Mechanical Technology Announces 2015 Results

ALBANY, N.Y.– Mechanical Technology, Incorporated (MTI or the Company), (OTCQB:MKTY), a company engaged, through its subsidiary MTI Instruments, Inc. (MTI Instruments), in the design, manufacture and sale of precision test and measurement sensors, instruments and systems that provide solutions for linear displacement, vibration measurement and system balancing and tensile measurements in markets that require the exacting measurement and control of products and processes for automated manufacturing, assembly, and consistent operation of complex machinery, announces its 2015 full year results and business update.

  • Product revenue decreased by $2.5 million in 2015 compared to 2014. Reduced instrument shipments to Asia resulting from the weakness in the Asian economies combined with the delays associated with the issuance of a new U.S. Air Force contract was not offset by sales of new product during 2015.
  • Operating loss of $1.5 million in 2015, or a $0.28 operating loss per share, was primarily a result of the reduction in revenue.
  • Gross profit, albeit strong at 60.9% but down compared to the 62.6% gross profit in 2014, was negatively impacted during 2015 due to the composition of the customer and product mix. The gross margin remains acceptable for the business as the mix continues to change.
  • Cash was $462 thousand at the end of 2015 compared to $1.9 million at December 31, 2014, reflecting the impact of the operating losses for the year.

Kevin Lynch, Chairman and Chief Executive Officer of MTI commented that, “this was a very difficult yet productive year for MTI. With the economic conditions in Asia and the contract delays at the U.S. Air Force, we did not achieve our targets for growth in revenue and earnings. At the same time, we did make significant advances in business development with the qualification of digital Accumeasure and Microtrak 4 in original equipment manufacturers (OEM) equipment and process control applications at large global companies, as well as increased sales in the commercial aerospace segment of our business. We expect to see the positive impact of these efforts as we progress through the coming year.

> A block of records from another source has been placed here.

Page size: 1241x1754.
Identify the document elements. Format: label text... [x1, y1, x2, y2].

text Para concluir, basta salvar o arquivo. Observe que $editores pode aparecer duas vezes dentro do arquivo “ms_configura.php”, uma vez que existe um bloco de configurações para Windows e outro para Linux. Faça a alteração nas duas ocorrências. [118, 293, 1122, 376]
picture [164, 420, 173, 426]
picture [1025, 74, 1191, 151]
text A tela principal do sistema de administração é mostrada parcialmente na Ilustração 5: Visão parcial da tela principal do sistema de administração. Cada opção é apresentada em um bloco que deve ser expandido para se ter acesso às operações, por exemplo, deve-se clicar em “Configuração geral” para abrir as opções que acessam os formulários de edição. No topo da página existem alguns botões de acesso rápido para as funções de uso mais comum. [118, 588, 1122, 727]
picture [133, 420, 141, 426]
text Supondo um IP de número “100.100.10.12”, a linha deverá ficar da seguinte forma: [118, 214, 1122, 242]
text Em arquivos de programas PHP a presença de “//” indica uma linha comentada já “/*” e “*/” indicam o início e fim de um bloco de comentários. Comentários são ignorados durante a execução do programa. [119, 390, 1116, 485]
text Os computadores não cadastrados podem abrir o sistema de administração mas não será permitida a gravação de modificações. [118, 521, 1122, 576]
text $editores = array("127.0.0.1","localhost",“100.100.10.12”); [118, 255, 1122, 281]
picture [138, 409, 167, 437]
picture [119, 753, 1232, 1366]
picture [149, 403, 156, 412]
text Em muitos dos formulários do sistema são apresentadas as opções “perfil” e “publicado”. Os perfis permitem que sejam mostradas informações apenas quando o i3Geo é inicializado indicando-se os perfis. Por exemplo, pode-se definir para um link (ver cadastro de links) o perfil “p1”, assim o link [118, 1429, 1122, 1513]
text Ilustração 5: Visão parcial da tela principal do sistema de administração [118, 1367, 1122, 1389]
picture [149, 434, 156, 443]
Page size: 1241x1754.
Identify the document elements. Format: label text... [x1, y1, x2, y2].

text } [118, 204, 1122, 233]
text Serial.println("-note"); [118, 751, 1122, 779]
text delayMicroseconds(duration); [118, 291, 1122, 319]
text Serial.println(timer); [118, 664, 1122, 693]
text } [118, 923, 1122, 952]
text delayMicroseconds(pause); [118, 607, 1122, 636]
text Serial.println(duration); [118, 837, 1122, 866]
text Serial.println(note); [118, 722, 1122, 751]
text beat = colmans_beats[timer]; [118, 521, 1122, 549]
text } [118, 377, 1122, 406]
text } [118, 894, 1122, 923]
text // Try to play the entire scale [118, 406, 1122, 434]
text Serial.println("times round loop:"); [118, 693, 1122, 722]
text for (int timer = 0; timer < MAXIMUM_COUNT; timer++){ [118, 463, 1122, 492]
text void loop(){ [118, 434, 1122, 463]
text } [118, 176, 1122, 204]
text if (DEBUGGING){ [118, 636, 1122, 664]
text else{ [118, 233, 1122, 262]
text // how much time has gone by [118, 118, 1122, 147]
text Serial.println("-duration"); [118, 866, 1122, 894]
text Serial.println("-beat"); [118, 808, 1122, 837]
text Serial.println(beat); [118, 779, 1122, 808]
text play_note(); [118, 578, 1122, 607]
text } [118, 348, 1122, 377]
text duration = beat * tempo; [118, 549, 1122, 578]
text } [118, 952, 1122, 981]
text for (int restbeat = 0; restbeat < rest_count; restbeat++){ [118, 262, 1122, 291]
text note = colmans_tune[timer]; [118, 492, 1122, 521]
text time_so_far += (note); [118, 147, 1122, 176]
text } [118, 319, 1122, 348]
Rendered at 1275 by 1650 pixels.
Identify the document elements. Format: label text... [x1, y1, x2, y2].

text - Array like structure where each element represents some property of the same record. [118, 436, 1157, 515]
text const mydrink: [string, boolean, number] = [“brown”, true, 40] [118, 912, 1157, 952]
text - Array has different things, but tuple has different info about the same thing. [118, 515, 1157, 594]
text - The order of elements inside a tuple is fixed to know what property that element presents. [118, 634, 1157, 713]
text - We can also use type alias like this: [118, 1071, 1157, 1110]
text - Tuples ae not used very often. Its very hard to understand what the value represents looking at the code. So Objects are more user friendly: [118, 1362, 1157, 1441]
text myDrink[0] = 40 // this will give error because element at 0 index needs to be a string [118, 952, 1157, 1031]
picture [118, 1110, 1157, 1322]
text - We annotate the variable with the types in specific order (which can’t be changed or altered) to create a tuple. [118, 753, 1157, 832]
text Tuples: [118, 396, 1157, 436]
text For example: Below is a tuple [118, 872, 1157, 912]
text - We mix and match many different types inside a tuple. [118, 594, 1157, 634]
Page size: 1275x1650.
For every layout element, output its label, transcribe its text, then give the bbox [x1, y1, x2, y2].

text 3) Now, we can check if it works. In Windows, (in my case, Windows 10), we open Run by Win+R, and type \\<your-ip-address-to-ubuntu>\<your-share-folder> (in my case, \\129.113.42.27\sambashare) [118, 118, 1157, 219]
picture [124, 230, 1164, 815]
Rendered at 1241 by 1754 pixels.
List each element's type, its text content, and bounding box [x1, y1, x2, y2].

We recently received the request for proposal by the U.S. Air Force for a five year supply of the PBS 4100+ systems, accessories and repairs. They informed us that they anticipate awarding us this contract by the end of April 2016. As no contract has yet been awarded, we cannot estimate what its structure or amount may be, but historically these contracts have resulted in close to $2.0 million in revenue per year.”

“At the end of 2015, the Company decided to increase the valuation allowance against the $1.3 million deferred tax asset that was originally established on our balance sheet at the end of 2011. This one-time, non-cash expense will provide a more understandable balance sheet for the Company and our investors, while still retaining significant net operating losses to offset future taxable earnings. This, along with our 2015 operating loss, resulted in the total reported loss of $2.8 million or $0.54 per share for the fiscal year.”

“During the first quarter of 2016, we began to initiate purchases under our stock repurchase program as our stock price has remained at low levels. Due to the limited volume traded on a daily basis, only a small number of shares have been accumulated to date. We will continue to evaluate our purchasing position on a periodic basis.”

“Entering 2016, the economic uncertainties continue to remain within Asia. The impact of the OEM qualifications are yet to be fully ascertained as we continue to work closely with the end user in developing the use of our products in their applications, drive new product development and execute our lean manufacturing initiatives. The first quarter is off to a slow start as we continue to see an overall weakness in revenues, but we are gradually building momentum in the Americas and Europe. We continue to implement every effort in order to increase revenue in both the near and longer term.”

About MTI

MTI is engaged in the design, manufacture, and sale of test and measurement instruments and systems through its subsidiary MTI Instruments, Inc. MTI Instrument’s products use a comprehensive array of technologies to solve complex, real world applications in numerous industries including manufacturing, electronics, semiconductor, solar, commercial and military aviation, automotive and data storage. For more information about the Company, please visit

Statements in this press release that are not historical fact, including: our expectations regarding the award of a new U.S. Air Force contract and the timing thereof and “we expect to see the positive impact of these efforts as we progress through the coming year” constitute forward-looking statements within the meaning of federal securities laws. All forward-looking statements are made as of today, and MTI disclaims any duty to update such statements. It is important to note that the Company’s actual results could differ materially from those projected in forward-looking statements. Factors that could cause the anticipated results not to occur include: the U.S. Air Force does not award the contract due to procurement determinations within the federal government; the uncertainty of the global economy may affect demand for our products; our inability to build and maintain relationships with our customers; and the other risk factors listed from time to time in the Company’s reports filed with the Securities and Exchange Commission, including, but not limited to, our annual report on Form 10-K for the year ended December 31, 2015, and our quarterly reports on Form 10-Q.